**WHAT YOU SHOULD DO**
Within the entries below, every line containing "knee" is to be copied.

**RECORDS SHOWN**

=== Begin Enclosure ===

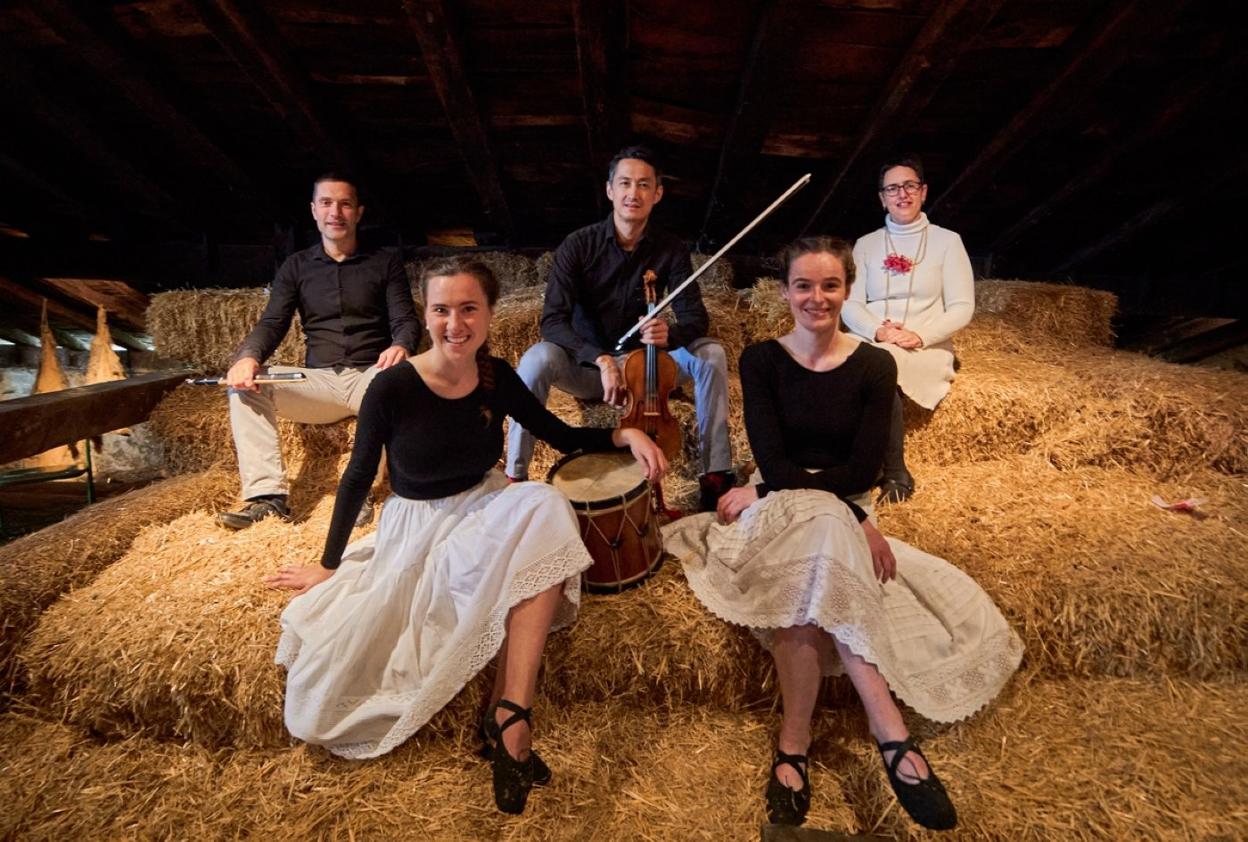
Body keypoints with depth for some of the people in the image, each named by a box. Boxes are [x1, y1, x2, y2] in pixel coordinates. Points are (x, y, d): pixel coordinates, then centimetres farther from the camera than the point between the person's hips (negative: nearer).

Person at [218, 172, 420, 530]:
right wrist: (247, 357, -17)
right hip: (318, 381, 3)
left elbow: (405, 320, -1)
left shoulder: (387, 261, 9)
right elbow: (271, 323, 6)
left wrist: (400, 347, -27)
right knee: (244, 385, -20)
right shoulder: (296, 266, 15)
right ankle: (268, 495, -24)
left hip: (372, 377, -3)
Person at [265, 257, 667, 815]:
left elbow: (565, 438, 3)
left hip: (489, 511, 1)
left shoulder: (497, 378, -6)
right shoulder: (393, 387, -16)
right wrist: (328, 565, 4)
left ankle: (509, 715, -27)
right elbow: (358, 478, -3)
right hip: (416, 529, -1)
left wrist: (626, 435, -14)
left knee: (545, 509, -32)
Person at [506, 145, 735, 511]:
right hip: (587, 365, -1)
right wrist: (600, 359, -37)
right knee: (537, 359, -32)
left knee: (711, 353, -22)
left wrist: (669, 334, -37)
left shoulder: (671, 250, -6)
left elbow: (695, 316, -11)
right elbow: (552, 320, -19)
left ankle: (716, 474, -17)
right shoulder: (578, 245, -13)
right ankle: (514, 476, -23)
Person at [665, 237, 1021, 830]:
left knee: (811, 578, -34)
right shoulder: (761, 360, -1)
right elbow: (771, 464, -11)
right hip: (775, 510, 0)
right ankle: (890, 734, -28)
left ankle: (795, 743, -23)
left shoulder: (875, 366, 0)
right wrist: (857, 520, -18)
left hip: (845, 514, 1)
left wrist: (769, 491, -12)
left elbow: (861, 474, -8)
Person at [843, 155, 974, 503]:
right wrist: (878, 332, -15)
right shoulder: (866, 244, 15)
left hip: (925, 349, -2)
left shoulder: (946, 241, 8)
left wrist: (920, 336, -16)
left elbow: (962, 308, 1)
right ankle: (895, 471, -23)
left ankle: (895, 472, -21)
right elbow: (849, 304, 5)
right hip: (870, 343, 2)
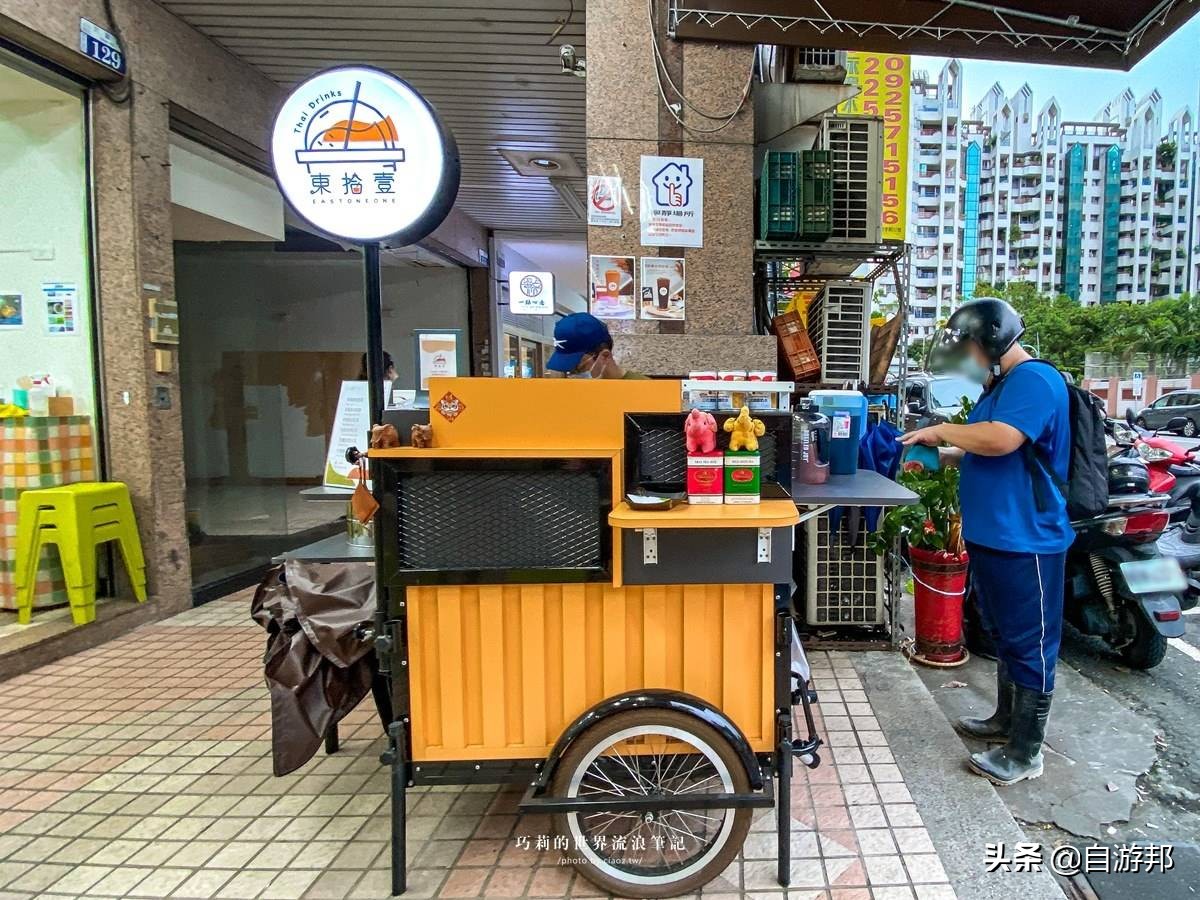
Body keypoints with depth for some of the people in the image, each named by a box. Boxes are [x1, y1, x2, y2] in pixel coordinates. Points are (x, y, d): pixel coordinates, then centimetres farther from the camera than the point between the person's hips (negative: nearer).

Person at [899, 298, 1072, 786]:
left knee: (1029, 645, 1)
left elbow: (1001, 439, -31)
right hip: (992, 538, 10)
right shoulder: (1001, 385, 16)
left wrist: (942, 429, -17)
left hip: (1026, 543, -10)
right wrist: (946, 455, 7)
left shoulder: (1034, 379, -16)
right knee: (1005, 636, 21)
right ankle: (1006, 718, 37)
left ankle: (1025, 753, 12)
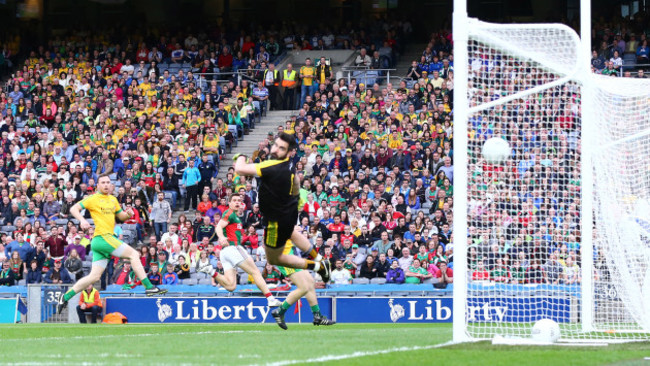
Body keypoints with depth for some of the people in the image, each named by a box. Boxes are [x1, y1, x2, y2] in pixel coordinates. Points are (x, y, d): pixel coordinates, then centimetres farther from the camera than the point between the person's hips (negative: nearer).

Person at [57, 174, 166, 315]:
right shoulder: (94, 199, -2)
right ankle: (148, 286, -10)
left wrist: (128, 214, 6)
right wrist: (82, 220, -24)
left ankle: (66, 297, 10)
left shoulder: (113, 200, 20)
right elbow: (73, 209, -6)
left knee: (95, 276, 5)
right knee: (134, 254, -11)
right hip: (102, 237, -8)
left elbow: (121, 216, 29)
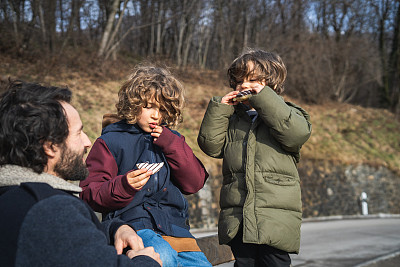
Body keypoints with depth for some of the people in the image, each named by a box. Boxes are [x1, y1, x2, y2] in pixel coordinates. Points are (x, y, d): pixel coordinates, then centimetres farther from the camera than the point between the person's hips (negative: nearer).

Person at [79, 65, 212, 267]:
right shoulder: (111, 141, 5)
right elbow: (89, 194, 0)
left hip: (174, 225, 5)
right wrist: (124, 185, -19)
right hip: (132, 224, -4)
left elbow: (195, 183, 9)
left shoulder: (170, 140, 19)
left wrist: (171, 144, -1)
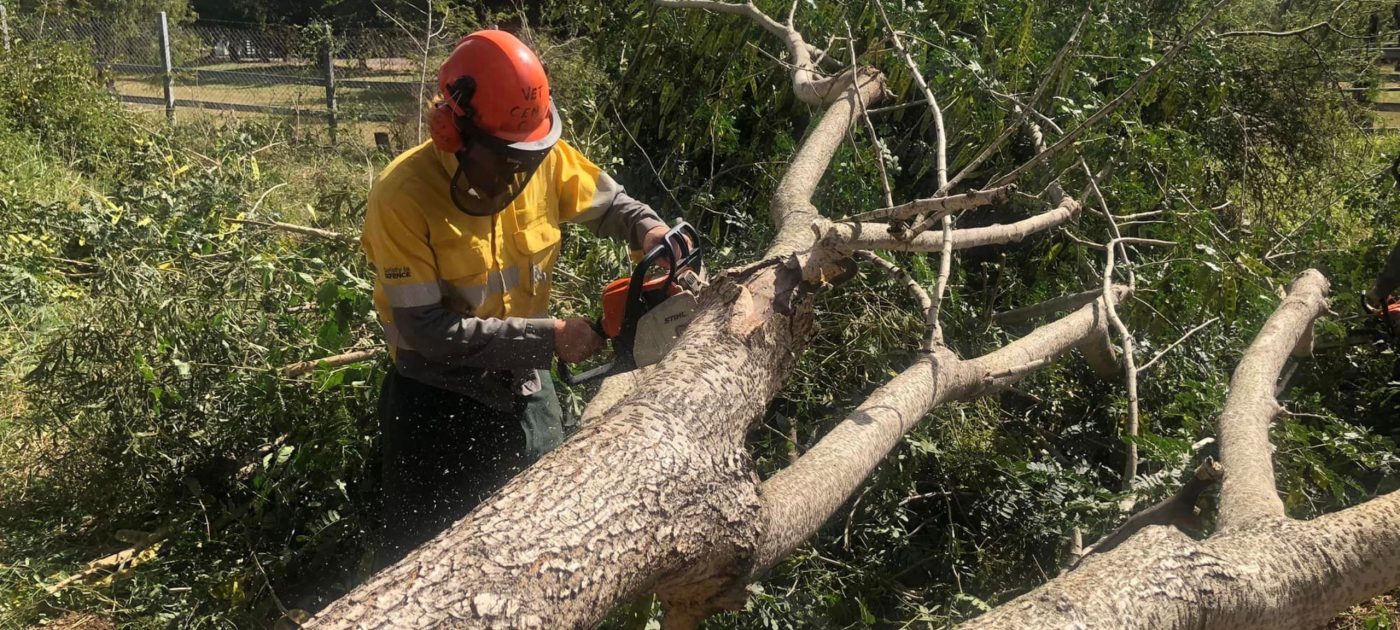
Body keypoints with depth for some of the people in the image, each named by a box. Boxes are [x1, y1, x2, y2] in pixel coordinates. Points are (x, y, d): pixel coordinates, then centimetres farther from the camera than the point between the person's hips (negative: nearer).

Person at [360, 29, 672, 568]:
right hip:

=== End Enclosure ===

**TASK SOLUTION**
right knee: (244, 385, -20)
left knee: (545, 509, -32)
right knee: (537, 359, -32)
left knee: (711, 353, -22)
left knee: (811, 578, -34)
left knee: (1029, 645, 1)
right knee: (1005, 636, 21)
left knee: (95, 276, 5)
right knee: (134, 254, -11)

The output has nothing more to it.